Copie del texto sobre Guatemala, sin cambiar nada, todo el fragmento que va desde "En la Escuela" hasta "gratis nuestra conciencia.".

══ PASAJE CITADO ══

Guatemala
está en muchas de las cosas que contemplé
y viví, pero algunas son el símbolo
de su imagen más clara, por ejemplo, Guatemala
era una casa grande con zaguanes y corredores donde
el jardín entraba con su fragancia hasta las
habitaciones. En las vigas de los corredores colgaban
profusamente las jaulas, y desde su cárcel
de bambú, los pájaros lanzaban lo nico
libre, su canto, que desde el patio iba hasta el cielo
pasando por nuestros oídos.
En aquella casa de la ciudad de Guatemala
había bancas coloniales, armarios tallados,
santos sumergidos en la tiniebla de la tela pintada,
y una imagen que lloraba lágrimas de cristal
en la penumbra. Cuando todos dormían, y había
comodidad para moverse, los antepasados se levantaban
a hacer su vida, o si se quiere a vivir su muerte.
Tomaban un chocolate hipotético, conversaban
o se iban a rezar frente a los iconos.
Las dueñas de la casa, dos
señoritas venidas a menos, con los mismos modales
de mi abuela y mi madre, acogían a los periodistas,
a los poetas y a los pintores que nos juntábamos
a conversar frente a una taza de café o una
botella de cerveza. Allí en una verde penumbra,
con una vegetación pujante que parecía
haber sido liberada de una estela mayor, escuché
el corazón de los amigos. Alfonso Orantes,
con su pasión por la justicia, los poetas Carlos
Samayoa Aguilar, Méndez y Figueroa, y Miguel
Ángel Asturias, que volvía de Europa
a entrar en contacto con la tierra. En el patio llovía
oro fino en el atardecer y el bronce de las campanas
españolas, sonaba con la misma limpidez que
en el siglo XVII.
Guatemala era también un maestro
de escuela de Solalá, que me obsequió
una cabeza precolombina de terracota, la cual tenía
algo entre, la boca; aquel barro configuraba el rostro
oscuro de un viejo. La cabeza modelada desapareció
pero el recuerdo del maestro y su dádiva, sigue
existiendo. Como en las estelas de los griegos que
esculpían en el relieve de sus mármoles
la juventud del que se iba, así mi amigo el
maestro de Solóla, hoy probablemente un anciano
o sólo un nombre, González, continúa
viviendo en mi memoria, alegre y juvenil.
En la Escuela Normal de Heredia se
decía que los maestros son los que llevan la
luz. Yo evocaba a don Abel Fernández, que recitaba
versos de Martí. Todos tan mal pagados, iluminaban
gratis nuestra conciencia.
En Centroamérica he conocido muchos maestros,
eran pobres, alegres y buenos, lo mismo en Guatemala,
en El Salvador, así lo eran en Costa Rica.

═══
══ DATOS PROPORCIONADOS ══

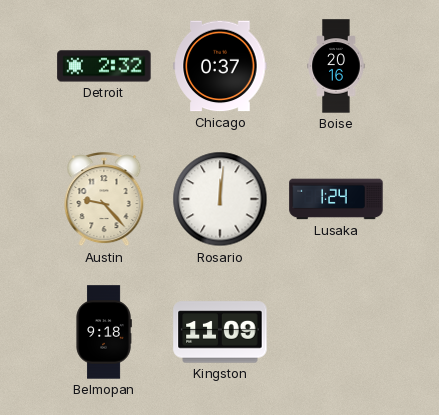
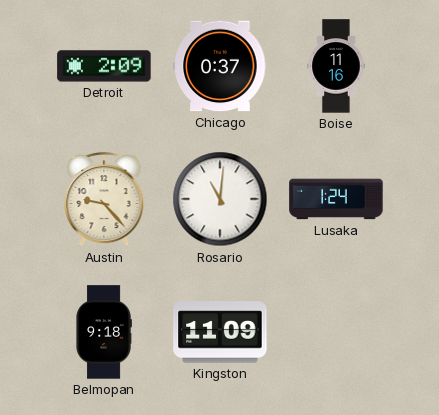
Detroit: 2:32 -> 2:09
Boise: 20:16 -> 11:16
Rosario: 12:01 -> 11:01
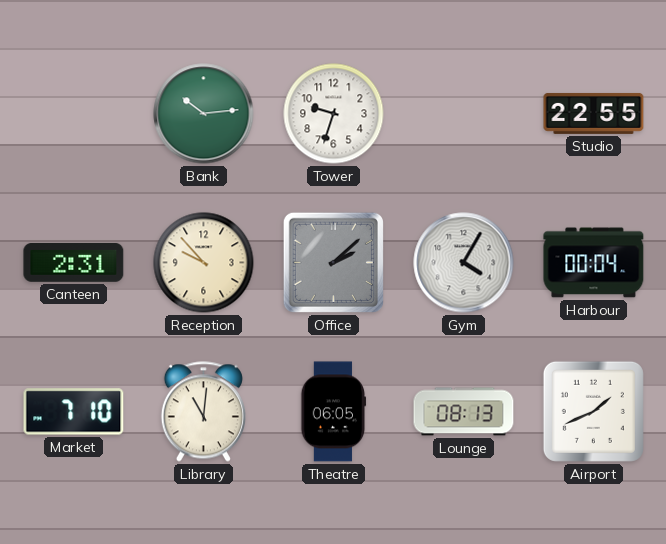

═══

SOLUCIÓN DEL PROBLEMA ▸
En la Escuela Normal de Heredia se
decía que los maestros son los que llevan la
luz. Yo evocaba a don Abel Fernández, que recitaba
versos de Martí. Todos tan mal pagados, iluminaban
gratis nuestra conciencia.